MELISSA BLOCK, host:

A well worn printing press is music to the ears of the man who sent in our SoundClip for today. This is our series of sounds from around the country, which people encounter in their daily lives.

Mr. DOUGLAS WILSON: My name is Douglas Wilson and I live in of Springfield, Missouri. And the sound I want to share is a 1949 Number Four VanderCook Proof Printing Press.

(Soundbite of printing press)

Mr. WILSON: It is a, basically, a letter press printing machine that makes an impression of a letter onto paper, and it's how all printing used to be done from the 1400s until about the 1950s.

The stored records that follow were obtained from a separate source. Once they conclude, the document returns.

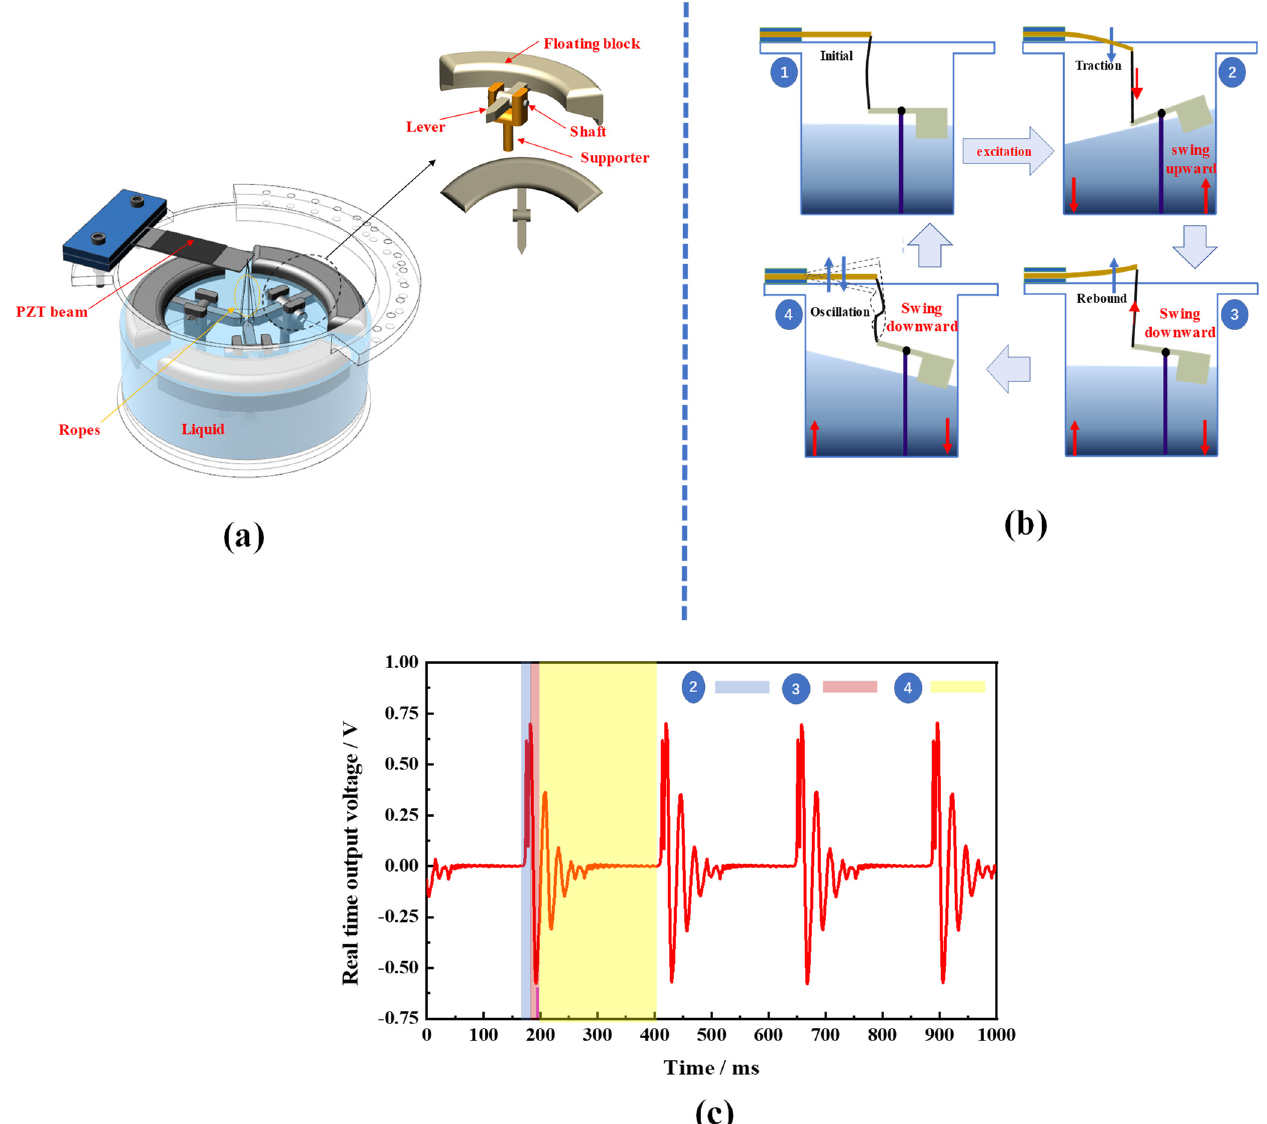
Figure 1. ( a ) Components of the PVEH; ( b ) operating principle of the PVEH; ( c ) real − time output voltage of the PVEH.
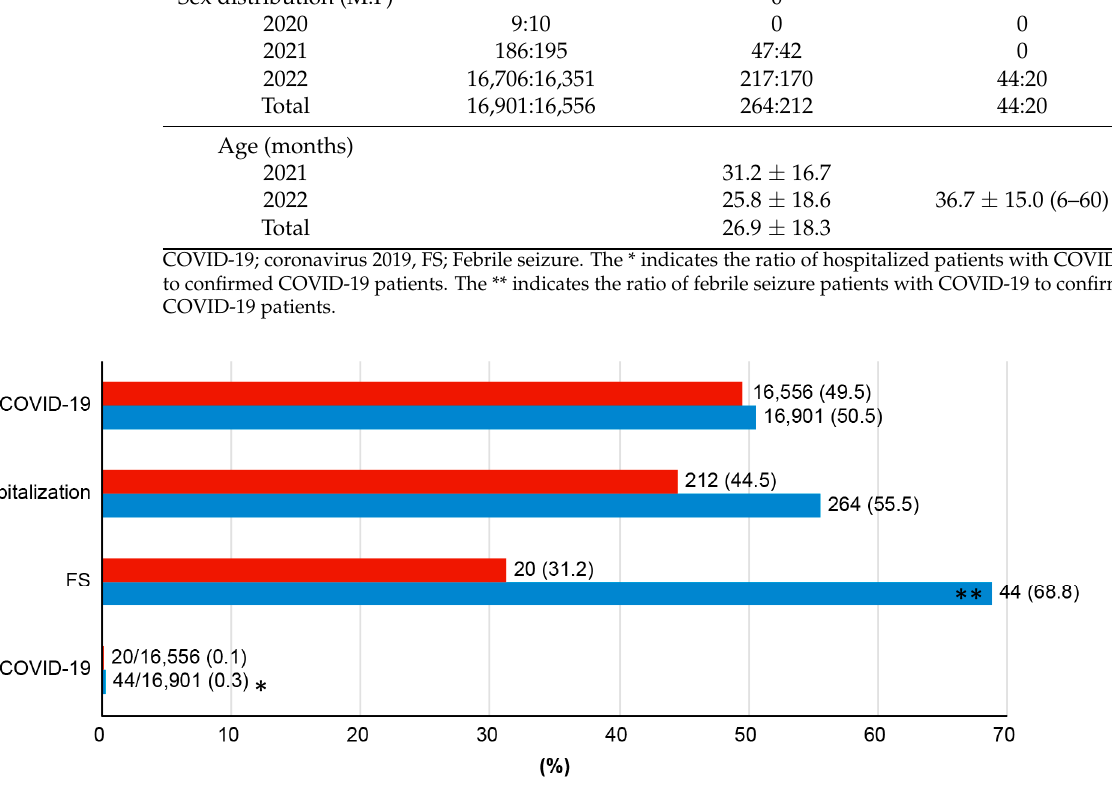
Figure 2. Incidence of confirmed COVID-19 cases, febrile seizures, and hospitalization rates according to year during the COVID-19 pandemic. The * indicates the percentage of boys with febrile seizures among those with confirmed COVID-19. The ** indicates the percentage of boys among those who showed febrile seizures Table 1. Demographic features of children with coronavirus 2019 in Jeonbuk.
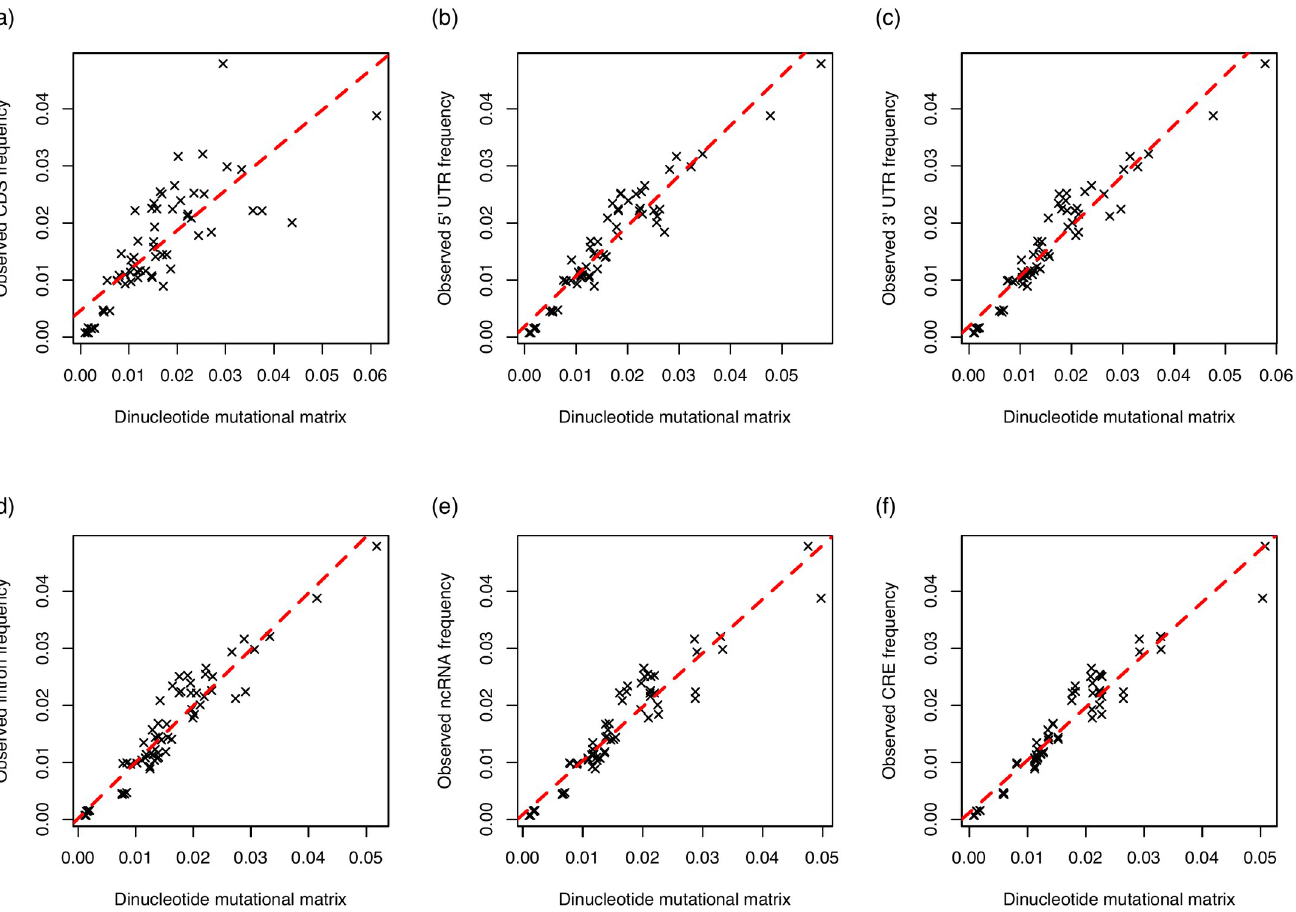
Fig 6. Observed (a) CDS, (b) 5 0 UTR, (c) 3 0 UTR, (d) intronic, (e) ncRNA, (f) CRE trinucleotide frequencies as a function of the expected frequencies of the same trinucleotides derived from a dinucleotide mutational matrix. Expected frequencies were calculated simulated DNA sequences derived from dinucleotide equilibrium frequencies. Dinucleotide frequencies were calculated from a sample of de novo mutations taking place in the bottom 20% of sequences by GC content to avoid potential GC-coupled fixation biases. Expected frequencies accurately predict what is seen in real CDS sequence (linear regression; p = 7.7 × 10 − 15 , adjusted r 2 = 0.62), 5 0 UTR sequence (linear regression; p < 2.2 × 10 –16 , adjusted r 2 = 0.90), 3 0 UTR sequence (linear regression; p < 2.2 × 10 –16 , adjusted r 2 = 0.91), intronic sequence (linear regression; p < 2.2 × 10 –16 , adjusted r 2 = 0.90), ncRNA sequence (linear regression; p < 2.2 × 10 –16 , adjusted r 2 = 0.90), and CRE sequence (linear regression; p < 2.2 × 10 –16 , adjusted r 2 = 0.93). Underlying data can be found in S6 Data.CDS, coding sequence AU : PleasedefineCDSinFigs 6 and 7 andS 2 ; S 5 ; andS 6 Figsabbreviationlistsifthisindeedisanabbreviation : ; CRE, cis -regulatory element; ncRNA, noncoding RNA.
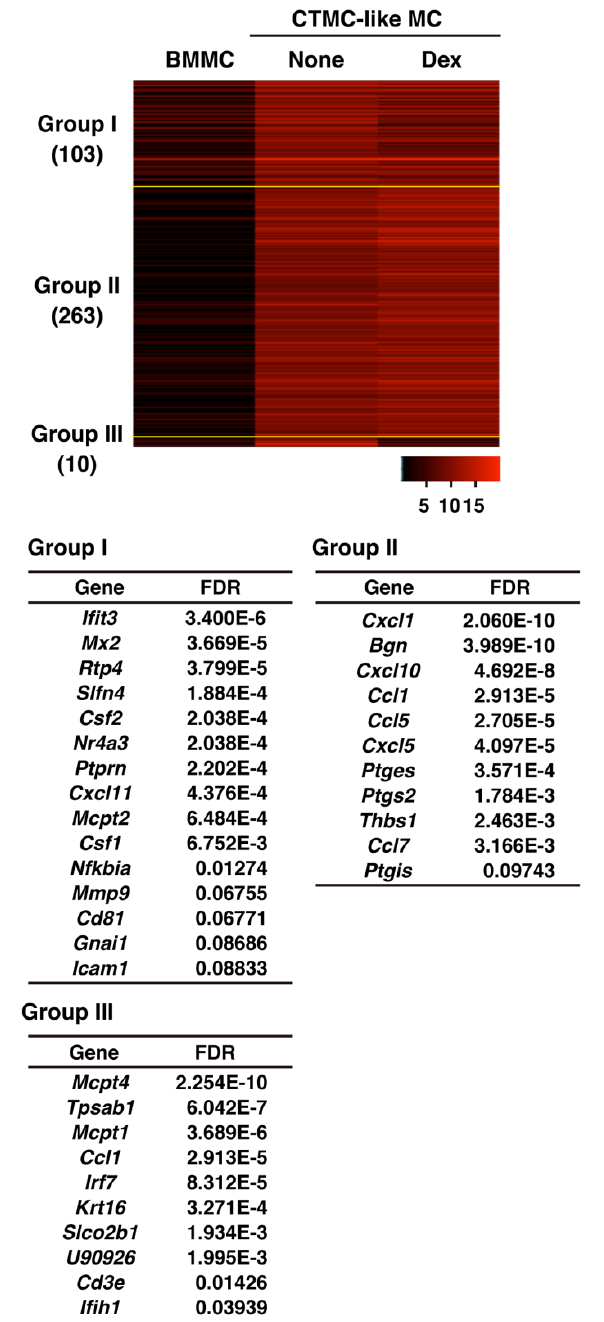
Figure 6. Each RNA sample was collected from the cultured mast cells (BMMCs, connective tissue type mast cell-like cultured mast cells (CTMC-like MCs), and CTMC-like MCs prepared in the presence of Dex) and gene expression analyses were performed by next generation sequencing. Differentially expressed genes between BMMCs and CTMC-like MCs were extracted with the false discovery rate (FDR) <0.1. The heat map presents the expression profiles of the genes, of which expression was increased in CTMC-like MCs. The extracted genes are classified into three clusters based on the expression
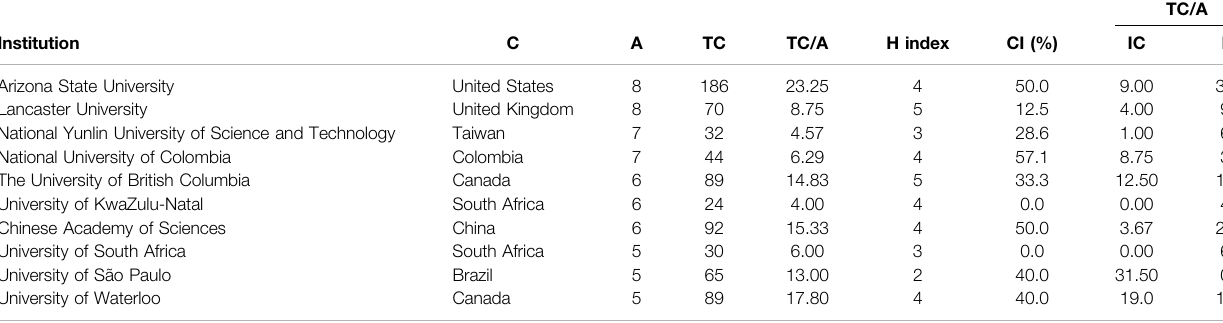
TABLE 4 | Ranking of the ten most productive institutions in sustainable crafts. Source: Authors ’ own. Institution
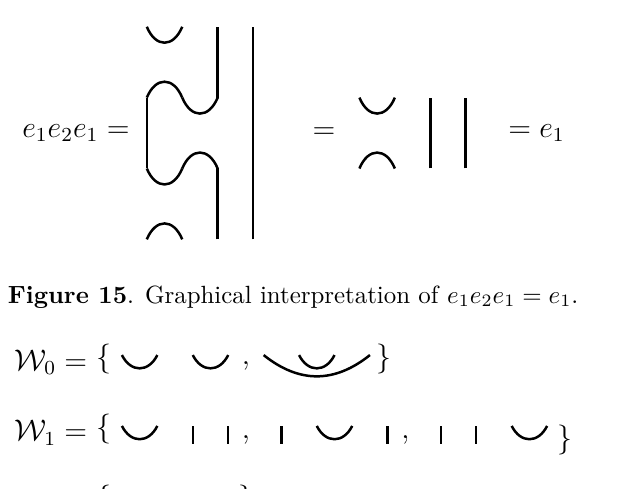
Figure 14 . Graphical interpretation of the relation e 2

(Soundbite of printing press)

Mr. WILSON: It's a giant rolling cylinder that has a hand crank on one side, and you insert the paper onto the top of the cylinder, and basically you crank it along this metal bed that's flat. And sitting on the metal bed is the type, either wood type or metal type, the individual letters that are going to be impressed and inked onto the paper.

(Soundbite of printing press)

Mr. WILSON: But there's something about physically having to pick up each metal piece of type and each letter block, and it takes so much time, whereas on the computer, it's so fast. But there's something just true and mechanical about it, and that's what I love about the sound.

(Soundbite of printing press)

BLOCK: Listener Douglas Wilson of Springfield, Missouri, went to NPR.org and searched for SoundClips. There, he found out how to tell us about his 1949 Number Four VanderCook Proof Printing Press.